== RECORDS SHOWN ==

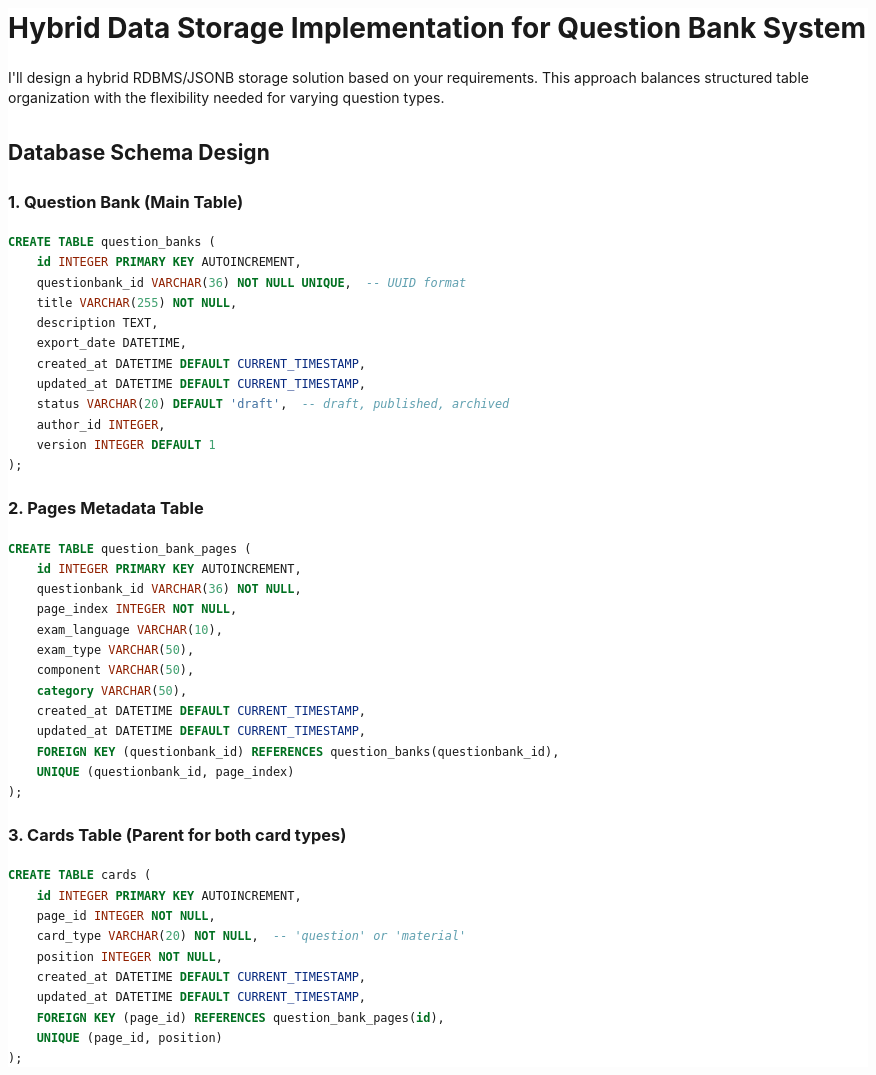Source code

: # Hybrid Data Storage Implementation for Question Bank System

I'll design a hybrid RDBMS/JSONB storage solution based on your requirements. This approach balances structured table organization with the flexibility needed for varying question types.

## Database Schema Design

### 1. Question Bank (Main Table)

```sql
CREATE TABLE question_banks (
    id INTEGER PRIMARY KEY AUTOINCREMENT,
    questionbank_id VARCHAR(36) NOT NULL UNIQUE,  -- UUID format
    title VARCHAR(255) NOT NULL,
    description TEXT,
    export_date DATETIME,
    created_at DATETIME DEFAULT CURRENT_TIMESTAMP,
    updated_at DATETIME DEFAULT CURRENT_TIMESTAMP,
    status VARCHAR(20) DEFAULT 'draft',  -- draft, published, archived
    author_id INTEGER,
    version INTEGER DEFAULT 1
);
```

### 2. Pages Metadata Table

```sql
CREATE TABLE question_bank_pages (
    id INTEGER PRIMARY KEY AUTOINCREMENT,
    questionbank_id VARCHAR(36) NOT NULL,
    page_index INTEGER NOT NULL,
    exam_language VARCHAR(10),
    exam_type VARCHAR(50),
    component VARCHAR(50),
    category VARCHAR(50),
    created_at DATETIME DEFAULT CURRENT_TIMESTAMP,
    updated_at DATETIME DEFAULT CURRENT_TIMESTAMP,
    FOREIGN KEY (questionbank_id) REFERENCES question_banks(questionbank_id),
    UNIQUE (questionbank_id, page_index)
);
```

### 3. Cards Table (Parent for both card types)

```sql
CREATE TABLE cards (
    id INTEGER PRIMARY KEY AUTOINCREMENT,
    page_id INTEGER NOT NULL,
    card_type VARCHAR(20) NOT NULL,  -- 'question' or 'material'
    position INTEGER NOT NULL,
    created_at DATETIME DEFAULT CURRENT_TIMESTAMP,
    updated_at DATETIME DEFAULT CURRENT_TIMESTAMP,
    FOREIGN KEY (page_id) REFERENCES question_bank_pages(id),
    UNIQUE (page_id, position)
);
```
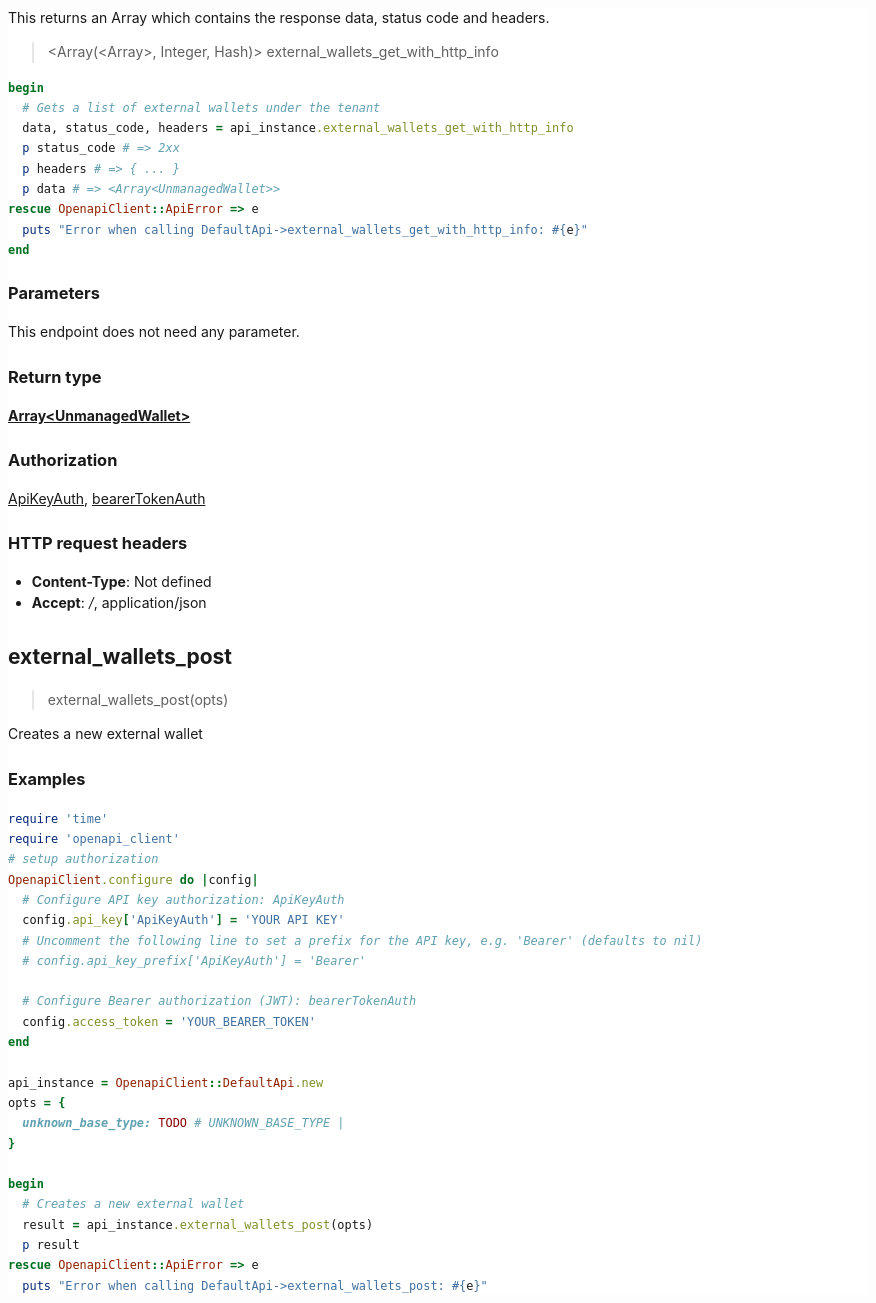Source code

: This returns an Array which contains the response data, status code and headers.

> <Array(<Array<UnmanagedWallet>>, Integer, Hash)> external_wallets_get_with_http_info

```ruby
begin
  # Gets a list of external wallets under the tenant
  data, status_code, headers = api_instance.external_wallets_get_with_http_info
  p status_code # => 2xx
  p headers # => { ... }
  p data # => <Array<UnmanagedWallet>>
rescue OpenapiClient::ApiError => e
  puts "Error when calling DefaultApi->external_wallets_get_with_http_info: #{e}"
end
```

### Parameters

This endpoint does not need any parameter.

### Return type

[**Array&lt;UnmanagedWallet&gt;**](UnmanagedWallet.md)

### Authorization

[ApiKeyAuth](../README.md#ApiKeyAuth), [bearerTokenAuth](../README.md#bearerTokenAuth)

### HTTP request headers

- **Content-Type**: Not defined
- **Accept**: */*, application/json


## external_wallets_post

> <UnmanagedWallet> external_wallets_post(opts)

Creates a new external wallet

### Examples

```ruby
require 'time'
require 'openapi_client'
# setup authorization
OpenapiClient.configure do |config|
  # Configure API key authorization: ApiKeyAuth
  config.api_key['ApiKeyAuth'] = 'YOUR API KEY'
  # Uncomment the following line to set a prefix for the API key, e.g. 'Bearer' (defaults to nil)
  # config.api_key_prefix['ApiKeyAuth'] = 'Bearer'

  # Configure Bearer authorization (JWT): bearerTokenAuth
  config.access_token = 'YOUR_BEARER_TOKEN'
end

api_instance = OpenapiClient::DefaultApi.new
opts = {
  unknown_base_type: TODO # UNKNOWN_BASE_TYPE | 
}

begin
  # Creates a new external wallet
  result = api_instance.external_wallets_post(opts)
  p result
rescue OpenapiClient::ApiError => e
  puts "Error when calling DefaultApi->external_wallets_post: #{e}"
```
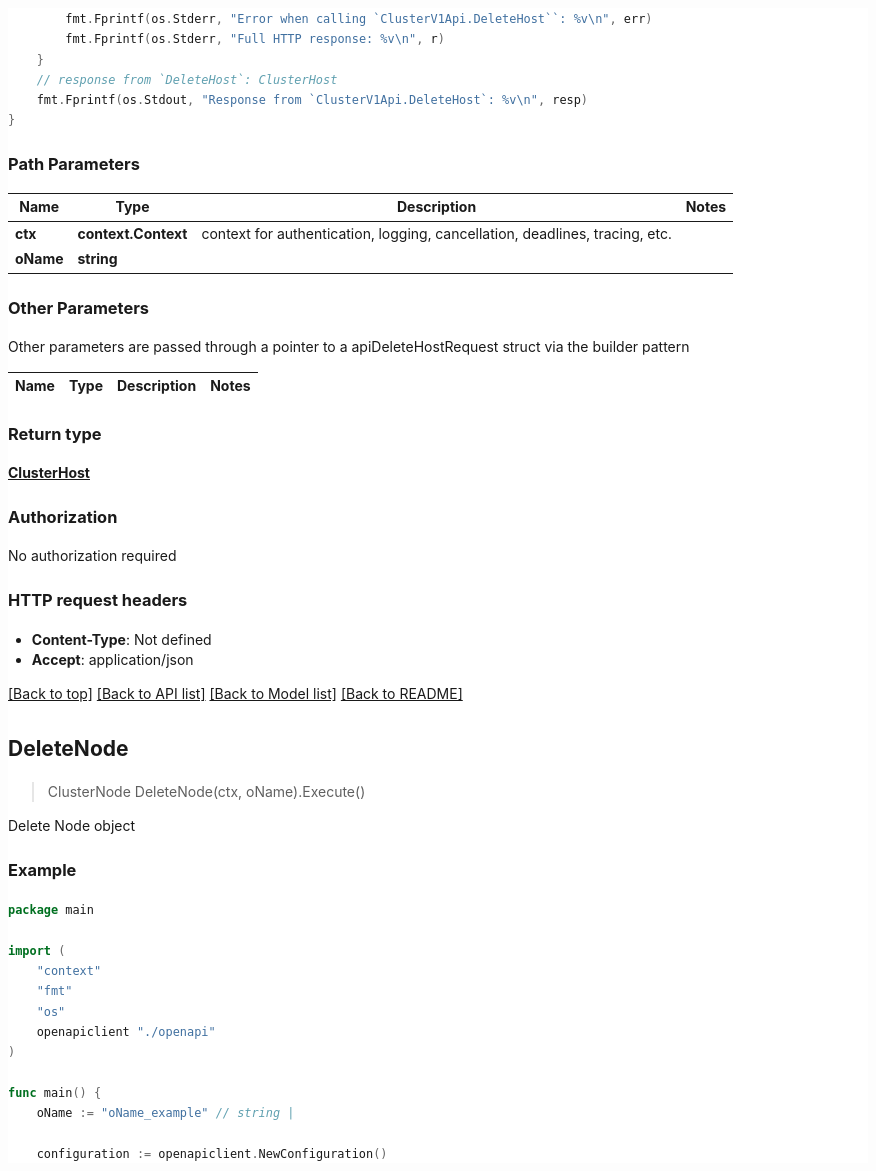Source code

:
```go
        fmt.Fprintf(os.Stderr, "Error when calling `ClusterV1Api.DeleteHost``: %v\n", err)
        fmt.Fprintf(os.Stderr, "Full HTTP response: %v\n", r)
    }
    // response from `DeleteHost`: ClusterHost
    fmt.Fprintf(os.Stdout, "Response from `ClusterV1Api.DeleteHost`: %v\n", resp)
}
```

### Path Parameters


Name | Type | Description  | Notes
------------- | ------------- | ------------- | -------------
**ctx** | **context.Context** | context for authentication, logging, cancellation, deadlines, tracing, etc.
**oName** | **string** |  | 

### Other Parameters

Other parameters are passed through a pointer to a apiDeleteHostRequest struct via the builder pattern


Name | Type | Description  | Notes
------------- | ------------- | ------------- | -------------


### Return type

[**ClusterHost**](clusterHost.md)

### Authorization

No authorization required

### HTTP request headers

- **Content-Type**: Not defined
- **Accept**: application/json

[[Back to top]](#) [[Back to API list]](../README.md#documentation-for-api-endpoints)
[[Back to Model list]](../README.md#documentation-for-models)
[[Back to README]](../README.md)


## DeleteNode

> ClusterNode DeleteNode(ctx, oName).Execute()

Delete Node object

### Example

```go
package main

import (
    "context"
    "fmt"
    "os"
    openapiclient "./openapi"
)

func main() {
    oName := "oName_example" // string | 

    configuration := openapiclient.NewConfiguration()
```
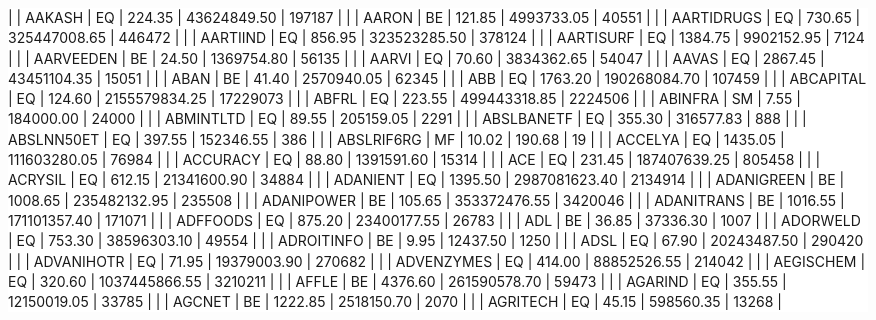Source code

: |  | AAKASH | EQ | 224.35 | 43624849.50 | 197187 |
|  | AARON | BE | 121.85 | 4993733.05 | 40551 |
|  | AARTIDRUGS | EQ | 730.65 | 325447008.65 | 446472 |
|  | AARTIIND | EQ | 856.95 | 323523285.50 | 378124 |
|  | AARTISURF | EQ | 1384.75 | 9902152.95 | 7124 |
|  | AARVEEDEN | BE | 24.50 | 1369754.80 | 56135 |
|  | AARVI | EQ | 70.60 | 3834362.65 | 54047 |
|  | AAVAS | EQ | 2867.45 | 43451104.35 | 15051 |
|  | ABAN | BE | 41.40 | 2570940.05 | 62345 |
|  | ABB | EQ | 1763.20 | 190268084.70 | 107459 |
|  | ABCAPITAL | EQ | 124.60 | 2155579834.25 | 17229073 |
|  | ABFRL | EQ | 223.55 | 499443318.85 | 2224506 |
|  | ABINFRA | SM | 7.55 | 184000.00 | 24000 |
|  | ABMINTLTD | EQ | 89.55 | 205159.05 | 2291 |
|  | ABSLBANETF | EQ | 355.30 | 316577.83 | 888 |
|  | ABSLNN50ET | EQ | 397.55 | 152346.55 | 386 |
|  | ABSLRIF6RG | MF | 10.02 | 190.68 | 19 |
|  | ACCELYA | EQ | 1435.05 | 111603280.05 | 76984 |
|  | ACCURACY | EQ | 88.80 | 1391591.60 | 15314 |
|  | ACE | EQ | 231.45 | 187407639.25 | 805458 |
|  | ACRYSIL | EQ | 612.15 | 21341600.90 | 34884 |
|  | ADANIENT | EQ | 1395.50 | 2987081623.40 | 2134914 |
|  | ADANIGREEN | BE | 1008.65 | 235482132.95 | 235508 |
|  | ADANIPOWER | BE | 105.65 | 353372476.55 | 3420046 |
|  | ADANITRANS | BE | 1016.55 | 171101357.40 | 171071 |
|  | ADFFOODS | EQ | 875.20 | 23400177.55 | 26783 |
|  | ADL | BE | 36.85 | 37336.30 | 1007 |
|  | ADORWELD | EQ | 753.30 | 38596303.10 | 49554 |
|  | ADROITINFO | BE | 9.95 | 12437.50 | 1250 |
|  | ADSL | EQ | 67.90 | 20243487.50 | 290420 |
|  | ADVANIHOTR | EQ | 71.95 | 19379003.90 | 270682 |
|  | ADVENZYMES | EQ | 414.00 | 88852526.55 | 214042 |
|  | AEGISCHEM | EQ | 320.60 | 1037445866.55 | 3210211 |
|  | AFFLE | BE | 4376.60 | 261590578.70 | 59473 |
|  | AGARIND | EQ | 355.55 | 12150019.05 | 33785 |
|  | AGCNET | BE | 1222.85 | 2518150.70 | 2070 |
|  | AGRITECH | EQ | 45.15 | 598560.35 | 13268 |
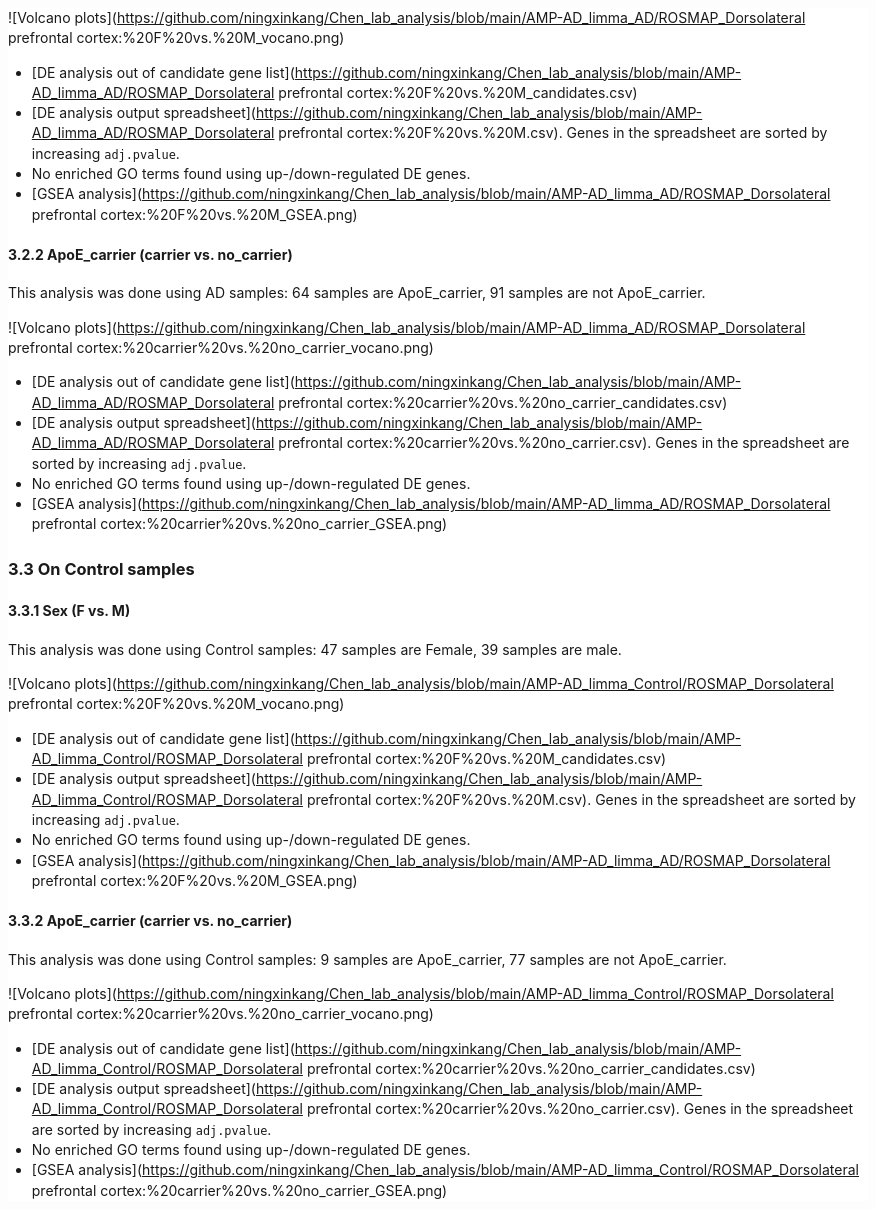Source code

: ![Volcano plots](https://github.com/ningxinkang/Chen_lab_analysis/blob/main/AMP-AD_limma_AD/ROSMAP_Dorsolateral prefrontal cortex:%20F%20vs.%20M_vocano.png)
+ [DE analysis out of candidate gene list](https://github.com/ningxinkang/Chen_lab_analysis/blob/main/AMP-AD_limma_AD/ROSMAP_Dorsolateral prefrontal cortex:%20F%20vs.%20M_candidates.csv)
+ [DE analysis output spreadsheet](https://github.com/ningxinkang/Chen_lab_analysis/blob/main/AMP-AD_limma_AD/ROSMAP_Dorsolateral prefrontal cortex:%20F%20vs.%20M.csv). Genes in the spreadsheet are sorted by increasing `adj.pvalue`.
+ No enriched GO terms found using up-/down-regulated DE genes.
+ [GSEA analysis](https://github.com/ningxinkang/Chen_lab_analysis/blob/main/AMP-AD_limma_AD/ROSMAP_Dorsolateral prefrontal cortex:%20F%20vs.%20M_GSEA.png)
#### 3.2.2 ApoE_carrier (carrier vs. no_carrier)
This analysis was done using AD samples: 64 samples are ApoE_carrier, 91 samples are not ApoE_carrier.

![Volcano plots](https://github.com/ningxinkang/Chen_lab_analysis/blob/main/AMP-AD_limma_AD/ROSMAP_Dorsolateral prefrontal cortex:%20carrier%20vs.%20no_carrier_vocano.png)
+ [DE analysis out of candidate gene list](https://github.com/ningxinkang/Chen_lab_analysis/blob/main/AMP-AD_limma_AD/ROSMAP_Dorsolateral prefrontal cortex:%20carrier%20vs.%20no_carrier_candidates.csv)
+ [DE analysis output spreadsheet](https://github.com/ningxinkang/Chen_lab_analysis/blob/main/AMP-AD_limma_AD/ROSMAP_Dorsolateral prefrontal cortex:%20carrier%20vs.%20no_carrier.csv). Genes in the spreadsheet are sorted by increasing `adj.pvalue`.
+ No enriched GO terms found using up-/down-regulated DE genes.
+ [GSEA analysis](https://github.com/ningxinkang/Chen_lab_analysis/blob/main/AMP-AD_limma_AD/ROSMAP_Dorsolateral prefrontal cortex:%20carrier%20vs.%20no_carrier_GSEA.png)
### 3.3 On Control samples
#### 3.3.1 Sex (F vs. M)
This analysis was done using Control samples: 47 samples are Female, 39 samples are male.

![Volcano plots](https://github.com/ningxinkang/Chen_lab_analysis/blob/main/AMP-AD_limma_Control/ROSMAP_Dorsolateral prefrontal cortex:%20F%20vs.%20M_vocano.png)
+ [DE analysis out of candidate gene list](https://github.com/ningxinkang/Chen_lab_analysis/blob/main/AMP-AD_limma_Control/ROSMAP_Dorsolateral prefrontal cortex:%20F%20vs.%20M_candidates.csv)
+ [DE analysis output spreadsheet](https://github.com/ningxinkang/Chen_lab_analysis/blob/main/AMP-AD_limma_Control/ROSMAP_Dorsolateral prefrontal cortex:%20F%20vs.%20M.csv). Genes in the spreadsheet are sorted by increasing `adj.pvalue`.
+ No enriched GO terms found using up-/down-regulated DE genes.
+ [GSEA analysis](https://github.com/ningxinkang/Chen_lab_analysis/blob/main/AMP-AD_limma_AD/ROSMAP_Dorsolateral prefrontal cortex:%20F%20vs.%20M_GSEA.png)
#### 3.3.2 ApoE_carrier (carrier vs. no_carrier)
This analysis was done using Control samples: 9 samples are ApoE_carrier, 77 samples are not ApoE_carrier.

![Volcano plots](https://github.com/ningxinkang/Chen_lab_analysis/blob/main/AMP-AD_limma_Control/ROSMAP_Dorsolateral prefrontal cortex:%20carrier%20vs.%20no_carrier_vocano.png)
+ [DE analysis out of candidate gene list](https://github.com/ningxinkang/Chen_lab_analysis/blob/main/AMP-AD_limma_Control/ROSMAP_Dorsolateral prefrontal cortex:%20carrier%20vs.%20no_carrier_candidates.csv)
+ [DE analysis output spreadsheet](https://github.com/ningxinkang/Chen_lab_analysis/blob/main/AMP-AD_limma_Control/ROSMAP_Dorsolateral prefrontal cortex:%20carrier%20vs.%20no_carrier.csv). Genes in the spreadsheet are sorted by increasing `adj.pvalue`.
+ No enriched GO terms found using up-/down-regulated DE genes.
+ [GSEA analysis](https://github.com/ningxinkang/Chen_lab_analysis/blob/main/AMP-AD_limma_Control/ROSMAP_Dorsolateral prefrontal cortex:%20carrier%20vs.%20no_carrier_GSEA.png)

===

WHAT YOU NEED TO DO :: Using the data above, transcribe the lines that run from the line with "4993733.05 | 40551 |" to the line with "43451104.35 | 15051 |", both ends kept, and output nothing else.

ANSWER BOX ::
|  | AARON | BE | 121.85 | 4993733.05 | 40551 |
|  | AARTIDRUGS | EQ | 730.65 | 325447008.65 | 446472 |
|  | AARTIIND | EQ | 856.95 | 323523285.50 | 378124 |
|  | AARTISURF | EQ | 1384.75 | 9902152.95 | 7124 |
|  | AARVEEDEN | BE | 24.50 | 1369754.80 | 56135 |
|  | AARVI | EQ | 70.60 | 3834362.65 | 54047 |
|  | AAVAS | EQ | 2867.45 | 43451104.35 | 15051 |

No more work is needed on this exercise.